In its latest Global Financial Stability Report, the Washington-based crisis lender said Moscow's attack on its neighbor is "not a global systemic event from a financial standpoint," but nonetheless distressing as countries recover from the pandemic amid high inflation.

"Despite the anticipated economic impact, especially in the war region and Europe, no global systemic event affecting financial institutions or markets has materialized so far," the IMF said.

However, the report warns that "financial stability risks have risen on several fronts," the report warns.

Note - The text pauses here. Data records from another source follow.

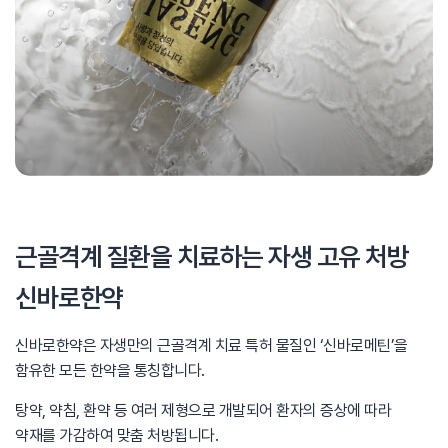
근골격계 질환을 치료하는 자생 고유 처방
신바로한약
신바로한약은 자생만의 근골격계 치료 특허 물질인
‘신바로메틴’을
함유한 모든 한약을 통칭합니다.
탕약, 약침, 환약 등 여러 제형으로 개발되어
환자의 증상에 따라
약재를 가감하여 맞춤 처방됩니다.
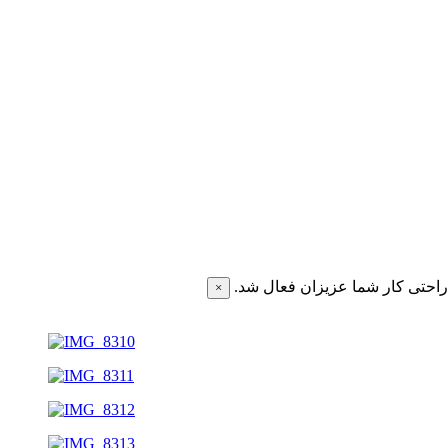
احتی کار شما عزیزان فعال شد.
×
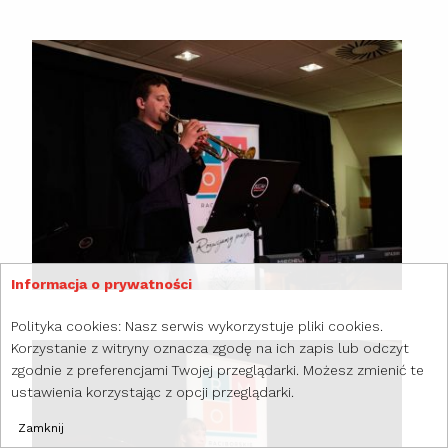
Informacja o prywatności
Polityka cookies: Nasz serwis wykorzystuje pliki cookies.
Korzystanie z witryny oznacza zgodę na ich zapis lub odczyt
zgodnie z preferencjami Twojej przeglądarki. Możesz zmienić te
ustawienia korzystając z opcji przeglądarki.
Zamknij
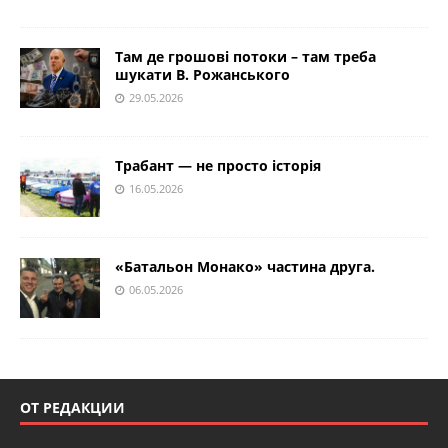
Там де грошові потоки – там треба
шукати В. Рожанського
29.05.2026
Трабант — не просто історія
16.05.2026
«Батальон Монако» частина друга.
06.05.2026
ОТ РЕДАКЦИИ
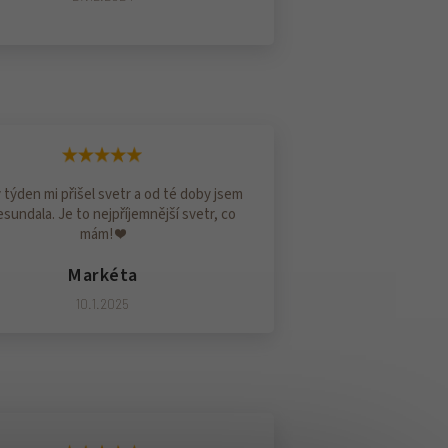
 týden mi přišel svetr a od té doby jsem
sundala. Je to nejpříjemnější svetr, co
mám! ❤️
Markéta
10.1.2025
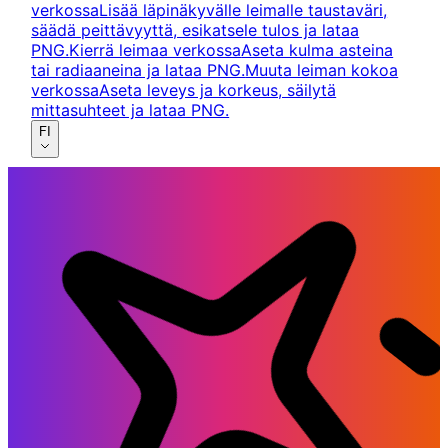
verkossa
Lisää läpinäkyvälle leimalle taustaväri,
säädä peittävyyttä, esikatsele tulos ja lataa
PNG.
Kierrä leimaa verkossa
Aseta kulma asteina
tai radiaaneina ja lataa PNG.
Muuta leiman kokoa
verkossa
Aseta leveys ja korkeus, säilytä
mittasuhteet ja lataa PNG.
FI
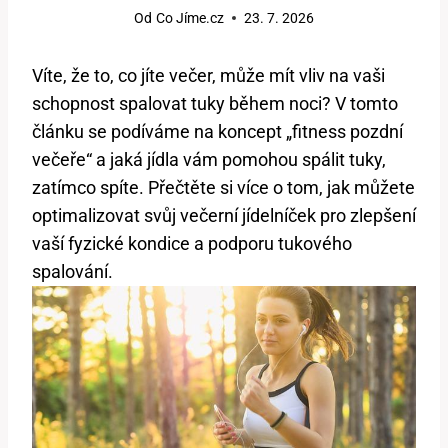
Od
Co Jíme.cz
23. 7. 2026
Víte, že to, co jíte večer, může mít vliv na vaši
schopnost spalovat tuky během noci? V tomto
článku se podíváme na koncept „fitness pozdní
večeře“ a jaká jídla vám pomohou spálit tuky,
zatímco spíte. Přečtěte si více o tom, jak můžete
optimalizovat svůj večerní jídelníček pro zlepšení
vaší fyzické kondice a podporu tukového
spalování.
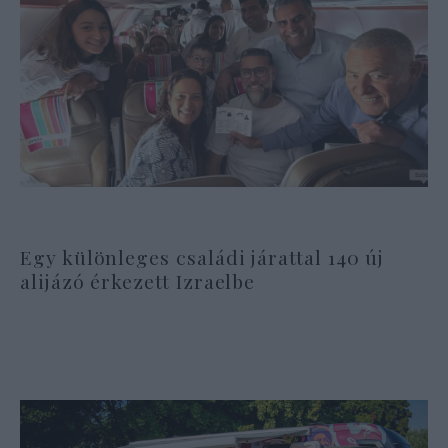
Egy különleges családi járattal 140 új
alijázó érkezett Izraelbe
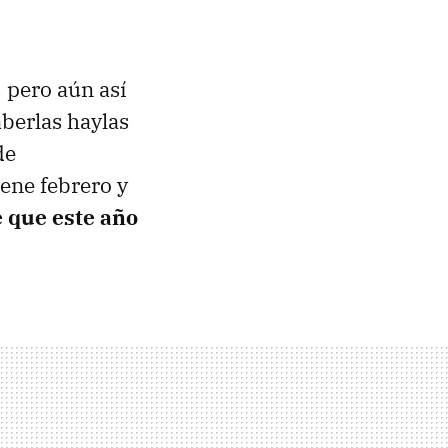
 pero aún así
aberlas haylas
de
ene febrero y
 que este año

Those risks "may test the resilience of global financial markets amid huge uncertainties, especially should stress interact with preexisting vulnerabilities."

Prices for crude oil and other commodities have surged globally since the invasion began in late February, while Western sanctions against Moscow have increased the risk of a Russian debt default, which could have aftershocks that spread beyond its financial system.

The IMF said "the war has crystallized specific amplification channels of the shock that operate through financial markets," such as causing volatility in commodities prices.

The conflict could shock commodity prices and push inflation higher, or prompt cyberattacks that hit the global financial system.

These could negatively impact the shift to green energy worldwide, the IMF said, noting that "higher commodity prices and supply disruptions will likely make the transition toward energy renewables more costly and complex."

Beyond the impact of the war, the report pointed to China, saying a recent sell-off in stocks combined with a debt crisis in the real estate sector and rise in Covid-19 cases "has raised concerns about a growth slowdown, with possible spillovers to emerging markets."